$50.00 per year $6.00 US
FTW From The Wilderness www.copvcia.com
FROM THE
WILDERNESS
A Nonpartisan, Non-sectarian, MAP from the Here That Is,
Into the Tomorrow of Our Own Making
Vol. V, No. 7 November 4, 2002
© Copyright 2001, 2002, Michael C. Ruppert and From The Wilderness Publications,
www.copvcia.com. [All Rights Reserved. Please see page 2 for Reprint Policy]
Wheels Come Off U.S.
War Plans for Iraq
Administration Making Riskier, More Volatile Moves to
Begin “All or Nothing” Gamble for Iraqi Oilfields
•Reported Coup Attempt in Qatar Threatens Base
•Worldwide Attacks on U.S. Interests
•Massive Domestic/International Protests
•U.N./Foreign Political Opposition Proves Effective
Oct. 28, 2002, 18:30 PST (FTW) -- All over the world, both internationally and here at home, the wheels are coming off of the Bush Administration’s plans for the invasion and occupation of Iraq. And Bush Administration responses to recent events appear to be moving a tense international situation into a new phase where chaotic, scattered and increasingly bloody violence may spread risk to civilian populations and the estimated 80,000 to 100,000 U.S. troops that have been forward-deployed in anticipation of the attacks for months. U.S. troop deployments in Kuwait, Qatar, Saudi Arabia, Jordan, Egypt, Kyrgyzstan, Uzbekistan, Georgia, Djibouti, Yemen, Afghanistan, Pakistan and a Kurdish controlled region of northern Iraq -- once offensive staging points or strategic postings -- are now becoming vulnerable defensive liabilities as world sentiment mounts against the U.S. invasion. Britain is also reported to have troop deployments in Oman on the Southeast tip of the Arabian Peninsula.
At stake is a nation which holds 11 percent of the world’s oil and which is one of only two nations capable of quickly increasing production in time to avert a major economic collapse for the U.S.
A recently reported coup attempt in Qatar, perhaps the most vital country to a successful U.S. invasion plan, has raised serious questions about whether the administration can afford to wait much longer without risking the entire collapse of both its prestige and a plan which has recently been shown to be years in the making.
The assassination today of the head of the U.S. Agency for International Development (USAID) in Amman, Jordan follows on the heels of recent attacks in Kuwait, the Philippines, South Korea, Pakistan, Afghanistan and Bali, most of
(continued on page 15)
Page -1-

=======

In the material, find each line with the word "copvcia" and list it.

FTW From The Wilderness www.copvcia.com
www.copvcia.com. [All Rights Reserved. Please see page 2 for Reprint Policy]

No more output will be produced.